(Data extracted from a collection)
= = = = =

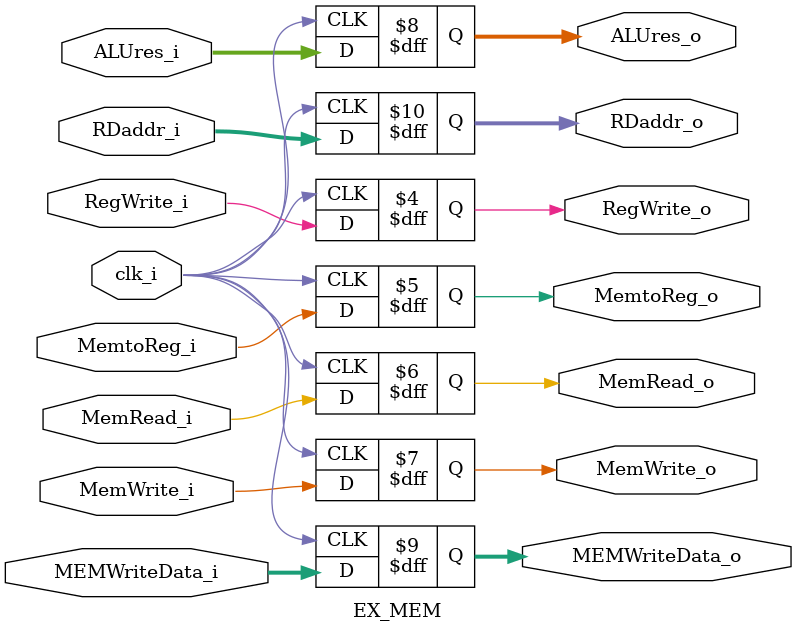
<source format=v>
module EX_MEM
(
    clk_i,
    RegWrite_i,
    MemtoReg_i,
    MemRead_i,
    MemWrite_i,
    ALUres_i,
    MEMWriteData_i,
    RDaddr_i,
    RegWrite_o,
    MemtoReg_o,
    MemRead_o,
    MemWrite_o,
    ALUres_o,
    MEMWriteData_o,
    RDaddr_o,
);

input  clk_i, RegWrite_i, MemtoReg_i, MemRead_i, MemWrite_i;
input [31:0] ALUres_i, MEMWriteData_i;
input [4:0] RDaddr_i;

output reg RegWrite_o = 0, MemtoReg_o, MemRead_o, MemWrite_o = 0;
output reg [31:0] ALUres_o, MEMWriteData_o;
output reg [4:0] RDaddr_o;

always @ (posedge clk_i) begin
    RegWrite_o <= RegWrite_i;
    MemtoReg_o <= MemtoReg_i;
    MemRead_o <= MemRead_i;
    MemWrite_o <= MemWrite_i;
    ALUres_o <= ALUres_i;
    MEMWriteData_o <= MEMWriteData_i;
    RDaddr_o <= RDaddr_i;
end

endmodule
</source>
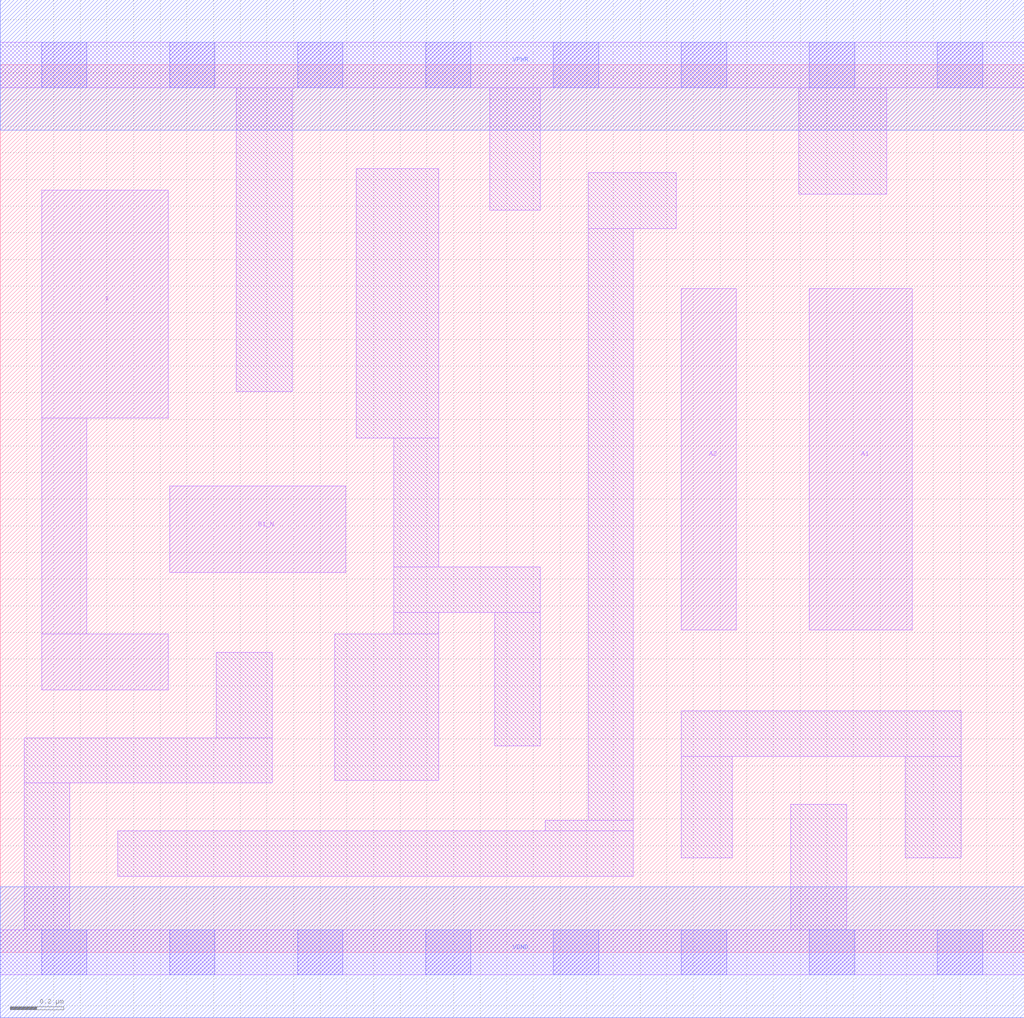
<source format=lef>
# Copyright 2020 The SkyWater PDK Authors
#
# Licensed under the Apache License, Version 2.0 (the "License");
# you may not use this file except in compliance with the License.
# You may obtain a copy of the License at
#
#     https://www.apache.org/licenses/LICENSE-2.0
#
# Unless required by applicable law or agreed to in writing, software
# distributed under the License is distributed on an "AS IS" BASIS,
# WITHOUT WARRANTIES OR CONDITIONS OF ANY KIND, either express or implied.
# See the License for the specific language governing permissions and
# limitations under the License.
#
# SPDX-License-Identifier: Apache-2.0

VERSION 5.7 ;
  NAMESCASESENSITIVE ON ;
  NOWIREEXTENSIONATPIN ON ;
  DIVIDERCHAR "/" ;
  BUSBITCHARS "[]" ;
UNITS
  DATABASE MICRONS 200 ;
END UNITS
MACRO sky130_fd_sc_lp__o21ba_m
  CLASS CORE ;
  SOURCE USER ;
  FOREIGN sky130_fd_sc_lp__o21ba_m ;
  ORIGIN  0.000000  0.000000 ;
  SIZE  3.840000 BY  3.330000 ;
  SYMMETRY X Y R90 ;
  SITE unit ;
  PIN A1
    ANTENNAGATEAREA  0.126000 ;
    DIRECTION INPUT ;
    USE SIGNAL ;
    PORT
      LAYER li1 ;
        RECT 3.035000 1.210000 3.420000 2.490000 ;
    END
  END A1
  PIN A2
    ANTENNAGATEAREA  0.126000 ;
    DIRECTION INPUT ;
    USE SIGNAL ;
    PORT
      LAYER li1 ;
        RECT 2.555000 1.210000 2.760000 2.490000 ;
    END
  END A2
  PIN B1_N
    ANTENNAGATEAREA  0.315000 ;
    DIRECTION INPUT ;
    USE SIGNAL ;
    PORT
      LAYER li1 ;
        RECT 0.635000 1.425000 1.295000 1.750000 ;
    END
  END B1_N
  PIN X
    ANTENNADIFFAREA  0.222600 ;
    DIRECTION OUTPUT ;
    USE SIGNAL ;
    PORT
      LAYER li1 ;
        RECT 0.155000 0.985000 0.630000 1.195000 ;
        RECT 0.155000 1.195000 0.325000 2.005000 ;
        RECT 0.155000 2.005000 0.630000 2.860000 ;
    END
  END X
  PIN VGND
    DIRECTION INOUT ;
    USE GROUND ;
    PORT
      LAYER met1 ;
        RECT 0.000000 -0.245000 3.840000 0.245000 ;
    END
  END VGND
  PIN VPWR
    DIRECTION INOUT ;
    USE POWER ;
    PORT
      LAYER met1 ;
        RECT 0.000000 3.085000 3.840000 3.575000 ;
    END
  END VPWR
  OBS
    LAYER li1 ;
      RECT 0.000000 -0.085000 3.840000 0.085000 ;
      RECT 0.000000  3.245000 3.840000 3.415000 ;
      RECT 0.090000  0.085000 0.260000 0.635000 ;
      RECT 0.090000  0.635000 1.020000 0.805000 ;
      RECT 0.440000  0.285000 2.375000 0.455000 ;
      RECT 0.810000  0.805000 1.020000 1.125000 ;
      RECT 0.885000  2.105000 1.095000 3.245000 ;
      RECT 1.255000  0.645000 1.645000 1.195000 ;
      RECT 1.335000  1.930000 1.645000 2.940000 ;
      RECT 1.475000  1.195000 1.645000 1.275000 ;
      RECT 1.475000  1.275000 2.025000 1.445000 ;
      RECT 1.475000  1.445000 1.645000 1.930000 ;
      RECT 1.835000  2.785000 2.025000 3.245000 ;
      RECT 1.855000  0.775000 2.025000 1.275000 ;
      RECT 2.045000  0.455000 2.375000 0.495000 ;
      RECT 2.205000  0.495000 2.375000 2.715000 ;
      RECT 2.205000  2.715000 2.535000 2.925000 ;
      RECT 2.555000  0.355000 2.745000 0.735000 ;
      RECT 2.555000  0.735000 3.605000 0.905000 ;
      RECT 2.965000  0.085000 3.175000 0.555000 ;
      RECT 2.995000  2.845000 3.325000 3.245000 ;
      RECT 3.395000  0.355000 3.605000 0.735000 ;
    LAYER mcon ;
      RECT 0.155000 -0.085000 0.325000 0.085000 ;
      RECT 0.155000  3.245000 0.325000 3.415000 ;
      RECT 0.635000 -0.085000 0.805000 0.085000 ;
      RECT 0.635000  3.245000 0.805000 3.415000 ;
      RECT 1.115000 -0.085000 1.285000 0.085000 ;
      RECT 1.115000  3.245000 1.285000 3.415000 ;
      RECT 1.595000 -0.085000 1.765000 0.085000 ;
      RECT 1.595000  3.245000 1.765000 3.415000 ;
      RECT 2.075000 -0.085000 2.245000 0.085000 ;
      RECT 2.075000  3.245000 2.245000 3.415000 ;
      RECT 2.555000 -0.085000 2.725000 0.085000 ;
      RECT 2.555000  3.245000 2.725000 3.415000 ;
      RECT 3.035000 -0.085000 3.205000 0.085000 ;
      RECT 3.035000  3.245000 3.205000 3.415000 ;
      RECT 3.515000 -0.085000 3.685000 0.085000 ;
      RECT 3.515000  3.245000 3.685000 3.415000 ;
  END
END sky130_fd_sc_lp__o21ba_m

</source>
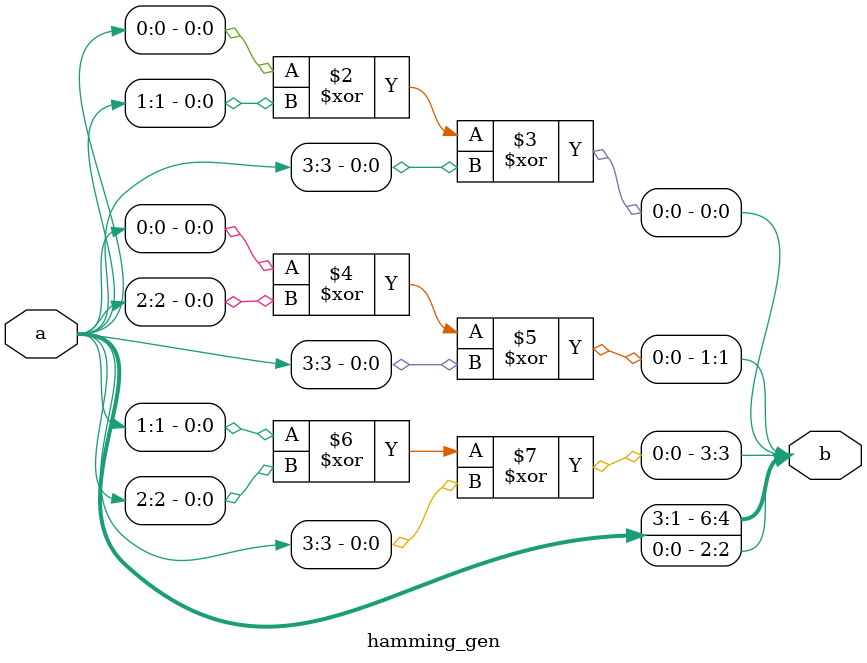
<source format=v>
module hamming_gen(a,b);
  input [3:0]a;
  output reg [6:0]b;
  always @(a)
    begin
      b[0] <= a[0]^a[1]^a[3];
      b[1] <= a[0]^a[2]^a[3];
      b[2] <= a[0];
      b[3] <= a[1]^a[2]^a[3];
      b[4] <= a[1];
      b[5] <= a[2];
      b[6] <= a[3];
    end
endmodule

</source>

= = = = =

▶ PROMPT
Print verbatim every line above, apart from the pictures.

▶ ANSWER SECTION
<source format=v>
module EX_MEM
(
    clk_i,
    RegWrite_i,
    MemtoReg_i,
    MemRead_i,
    MemWrite_i,
    ALUres_i,
    MEMWriteData_i,
    RDaddr_i,
    RegWrite_o,
    MemtoReg_o,
    MemRead_o,
    MemWrite_o,
    ALUres_o,
    MEMWriteData_o,
    RDaddr_o,
);

input  clk_i, RegWrite_i, MemtoReg_i, MemRead_i, MemWrite_i;
input [31:0] ALUres_i, MEMWriteData_i;
input [4:0] RDaddr_i;

output reg RegWrite_o = 0, MemtoReg_o, MemRead_o, MemWrite_o = 0;
output reg [31:0] ALUres_o, MEMWriteData_o;
output reg [4:0] RDaddr_o;

always @ (posedge clk_i) begin
    RegWrite_o <= RegWrite_i;
    MemtoReg_o <= MemtoReg_i;
    MemRead_o <= MemRead_i;
    MemWrite_o <= MemWrite_i;
    ALUres_o <= ALUres_i;
    MEMWriteData_o <= MEMWriteData_i;
    RDaddr_o <= RDaddr_i;
end

endmodule
</source>
<source format=lef>
# Copyright 2020 The SkyWater PDK Authors
#
# Licensed under the Apache License, Version 2.0 (the "License");
# you may not use this file except in compliance with the License.
# You may obtain a copy of the License at
#
#     https://www.apache.org/licenses/LICENSE-2.0
#
# Unless required by applicable law or agreed to in writing, software
# distributed under the License is distributed on an "AS IS" BASIS,
# WITHOUT WARRANTIES OR CONDITIONS OF ANY KIND, either express or implied.
# See the License for the specific language governing permissions and
# limitations under the License.
#
# SPDX-License-Identifier: Apache-2.0

VERSION 5.7 ;
  NAMESCASESENSITIVE ON ;
  NOWIREEXTENSIONATPIN ON ;
  DIVIDERCHAR "/" ;
  BUSBITCHARS "[]" ;
UNITS
  DATABASE MICRONS 200 ;
END UNITS
MACRO sky130_fd_sc_lp__o21ba_m
  CLASS CORE ;
  SOURCE USER ;
  FOREIGN sky130_fd_sc_lp__o21ba_m ;
  ORIGIN  0.000000  0.000000 ;
  SIZE  3.840000 BY  3.330000 ;
  SYMMETRY X Y R90 ;
  SITE unit ;
  PIN A1
    ANTENNAGATEAREA  0.126000 ;
    DIRECTION INPUT ;
    USE SIGNAL ;
    PORT
      LAYER li1 ;
        RECT 3.035000 1.210000 3.420000 2.490000 ;
    END
  END A1
  PIN A2
    ANTENNAGATEAREA  0.126000 ;
    DIRECTION INPUT ;
    USE SIGNAL ;
    PORT
      LAYER li1 ;
        RECT 2.555000 1.210000 2.760000 2.490000 ;
    END
  END A2
  PIN B1_N
    ANTENNAGATEAREA  0.315000 ;
    DIRECTION INPUT ;
    USE SIGNAL ;
    PORT
      LAYER li1 ;
        RECT 0.635000 1.425000 1.295000 1.750000 ;
    END
  END B1_N
  PIN X
    ANTENNADIFFAREA  0.222600 ;
    DIRECTION OUTPUT ;
    USE SIGNAL ;
    PORT
      LAYER li1 ;
        RECT 0.155000 0.985000 0.630000 1.195000 ;
        RECT 0.155000 1.195000 0.325000 2.005000 ;
        RECT 0.155000 2.005000 0.630000 2.860000 ;
    END
  END X
  PIN VGND
    DIRECTION INOUT ;
    USE GROUND ;
    PORT
      LAYER met1 ;
        RECT 0.000000 -0.245000 3.840000 0.245000 ;
    END
  END VGND
  PIN VPWR
    DIRECTION INOUT ;
    USE POWER ;
    PORT
      LAYER met1 ;
        RECT 0.000000 3.085000 3.840000 3.575000 ;
    END
  END VPWR
  OBS
    LAYER li1 ;
      RECT 0.000000 -0.085000 3.840000 0.085000 ;
      RECT 0.000000  3.245000 3.840000 3.415000 ;
      RECT 0.090000  0.085000 0.260000 0.635000 ;
      RECT 0.090000  0.635000 1.020000 0.805000 ;
      RECT 0.440000  0.285000 2.375000 0.455000 ;
      RECT 0.810000  0.805000 1.020000 1.125000 ;
      RECT 0.885000  2.105000 1.095000 3.245000 ;
      RECT 1.255000  0.645000 1.645000 1.195000 ;
      RECT 1.335000  1.930000 1.645000 2.940000 ;
      RECT 1.475000  1.195000 1.645000 1.275000 ;
      RECT 1.475000  1.275000 2.025000 1.445000 ;
      RECT 1.475000  1.445000 1.645000 1.930000 ;
      RECT 1.835000  2.785000 2.025000 3.245000 ;
      RECT 1.855000  0.775000 2.025000 1.275000 ;
      RECT 2.045000  0.455000 2.375000 0.495000 ;
      RECT 2.205000  0.495000 2.375000 2.715000 ;
      RECT 2.205000  2.715000 2.535000 2.925000 ;
      RECT 2.555000  0.355000 2.745000 0.735000 ;
      RECT 2.555000  0.735000 3.605000 0.905000 ;
      RECT 2.965000  0.085000 3.175000 0.555000 ;
      RECT 2.995000  2.845000 3.325000 3.245000 ;
      RECT 3.395000  0.355000 3.605000 0.735000 ;
    LAYER mcon ;
      RECT 0.155000 -0.085000 0.325000 0.085000 ;
      RECT 0.155000  3.245000 0.325000 3.415000 ;
      RECT 0.635000 -0.085000 0.805000 0.085000 ;
      RECT 0.635000  3.245000 0.805000 3.415000 ;
      RECT 1.115000 -0.085000 1.285000 0.085000 ;
      RECT 1.115000  3.245000 1.285000 3.415000 ;
      RECT 1.595000 -0.085000 1.765000 0.085000 ;
      RECT 1.595000  3.245000 1.765000 3.415000 ;
      RECT 2.075000 -0.085000 2.245000 0.085000 ;
      RECT 2.075000  3.245000 2.245000 3.415000 ;
      RECT 2.555000 -0.085000 2.725000 0.085000 ;
      RECT 2.555000  3.245000 2.725000 3.415000 ;
      RECT 3.035000 -0.085000 3.205000 0.085000 ;
      RECT 3.035000  3.245000 3.205000 3.415000 ;
      RECT 3.515000 -0.085000 3.685000 0.085000 ;
      RECT 3.515000  3.245000 3.685000 3.415000 ;
  END
END sky130_fd_sc_lp__o21ba_m

</source>
<source format=v>
module hamming_gen(a,b);
  input [3:0]a;
  output reg [6:0]b;
  always @(a)
    begin
      b[0] <= a[0]^a[1]^a[3];
      b[1] <= a[0]^a[2]^a[3];
      b[2] <= a[0];
      b[3] <= a[1]^a[2]^a[3];
      b[4] <= a[1];
      b[5] <= a[2];
      b[6] <= a[3];
    end
endmodule

</source>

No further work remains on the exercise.